Onto the original question
With all of these new tools at our disposal, let’s try to disambiguate the line of code, create a parse tree, and work out the answer. From the list of operator precedences, we know that multiplication is more important than addition, so let’s break the problem down into addition of multiplications. (Sounds scary, but adding in a few parentheses will make it easier to see).
// the original code
(i=1)*i-- - --i*(i=-3)*i++ + ++i
// new code with extra brackets
((i=1)*i--) - (--i*(i=-3)*i++) + (++i)
Now let’s understand it piece by piece, find the answers, then add them up.
(i=1)*i--
The code inside the brackets sets i to be 1, then returns the value of 1. On the right of the multiplication, we grab the value of 1, then subtract 1 from it. So after this line of code, we know that:
- The value of i after this snippet is 0
- The value returned from this snippet is 1 (from 1 * 1)
--i*(i=-3)*i++
We know that --i
takes away 1, then returns the value, so after this, we know that both the value of i, and the number we’re multiplying are both -1. Next, we set i to be -3, and the bracketed code returns a value of -3, so both i and the number to multiply are -3. Finally, i++
returns the value of i before incrementing it by 1, so the final number for the multiplication is -3, and i is -2. Again, we know that:
- The value of i after this snippet is -2
- The value returned from this snippet is -9 (from -1 * -3 * -3)
++i
And finally, the simplest part of the code, add 1 to i (making it -1) and return the new value. So we know that:
- The value of i after this snippet is -1 (which we now don’t care about)

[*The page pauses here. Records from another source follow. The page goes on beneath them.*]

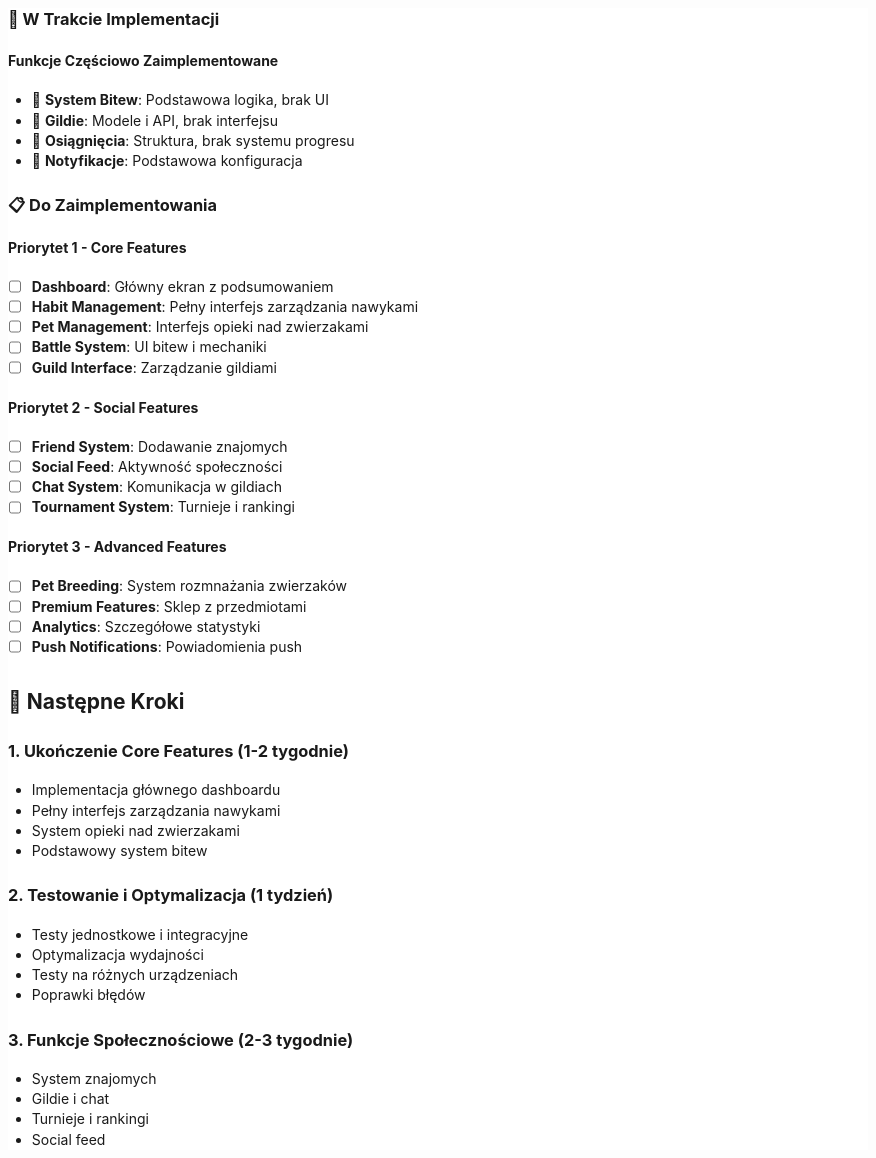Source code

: ### 🚧 W Trakcie Implementacji

#### Funkcje Częściowo Zaimplementowane
- 🔄 **System Bitew**: Podstawowa logika, brak UI
- 🔄 **Gildie**: Modele i API, brak interfejsu
- 🔄 **Osiągnięcia**: Struktura, brak systemu progresu
- 🔄 **Notyfikacje**: Podstawowa konfiguracja

### 📋 Do Zaimplementowania

#### Priorytet 1 - Core Features
- [ ] **Dashboard**: Główny ekran z podsumowaniem
- [ ] **Habit Management**: Pełny interfejs zarządzania nawykami
- [ ] **Pet Management**: Interfejs opieki nad zwierzakami
- [ ] **Battle System**: UI bitew i mechaniki
- [ ] **Guild Interface**: Zarządzanie gildiami

#### Priorytet 2 - Social Features
- [ ] **Friend System**: Dodawanie znajomych
- [ ] **Social Feed**: Aktywność społeczności
- [ ] **Chat System**: Komunikacja w gildiach
- [ ] **Tournament System**: Turnieje i rankingi

#### Priorytet 3 - Advanced Features
- [ ] **Pet Breeding**: System rozmnażania zwierzaków
- [ ] **Premium Features**: Sklep z przedmiotami
- [ ] **Analytics**: Szczegółowe statystyki
- [ ] **Push Notifications**: Powiadomienia push

## 🎯 Następne Kroki

### 1. **Ukończenie Core Features** (1-2 tygodnie)
- Implementacja głównego dashboardu
- Pełny interfejs zarządzania nawykami
- System opieki nad zwierzakami
- Podstawowy system bitew

### 2. **Testowanie i Optymalizacja** (1 tydzień)
- Testy jednostkowe i integracyjne
- Optymalizacja wydajności
- Testy na różnych urządzeniach
- Poprawki błędów

### 3. **Funkcje Społecznościowe** (2-3 tygodnie)
- System znajomych
- Gildie i chat
- Turnieje i rankingi
- Social feed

- The value returned from this snippet is -1
Add them up
After executing all of the sub-parts of the calculation, and substituting the answers into the brackets instead of the horrific looking expressions, the final code would look something like the following snippet, which I’m sure we can all agree equals 9.
(1) - (-9) - (1)
Avert your eyes!
I have put together a parse tree for this rather nasty line of code, but I must warn you, it may well turn you into stone if you look at it from the wrong angle. You might notice that ++i
and it’s friends are missing, this is because I have moved them around into appropriate places in the tree as an i+1
operation.
Final thoughts
As with a number of my posts, I want to finish with the classic "Just because you can, doesn’t mean you should!". This post was intended as a rather flouncy and creative way to explain operator precedence and why it is important. Just imagine the scenario: you’re maintaining a piece of code where the developer decided to show off their sKiLLz and turn a multi-line if/else into a one liner. And we’re not talking a comedy genius one liner here – programming one liners hurt!
And I include you and me in the term ‘the developer’. I’ve lost count of the number of times I’ve gone back to a ‘clever piece of code’ to have no idea what it was doing. One of the many things which I’ve learned during my programming years (almost decade – that’s scary!) is that clever code isn’t clever. It might seem clever at the time, but real clever coding is writing more (and commented!) code which will make it it easier for you to read and understand in a year’s time. One of my favourite programming quotes is:
“ Programs must be written for people to read, and only incidentally for machines to execute.
Harold Abelson (Structure and Interpretation of Computer Programs, Second Edition)
The interpreters or compilers of today are extremely clever and highly optimise your code before running it, so fiddling with the code won’t make any difference. Of course, refactoring your algorithms will help and should be done, but using language constructs in obscure and obscene ways to try to optimise your code isn’t necessary.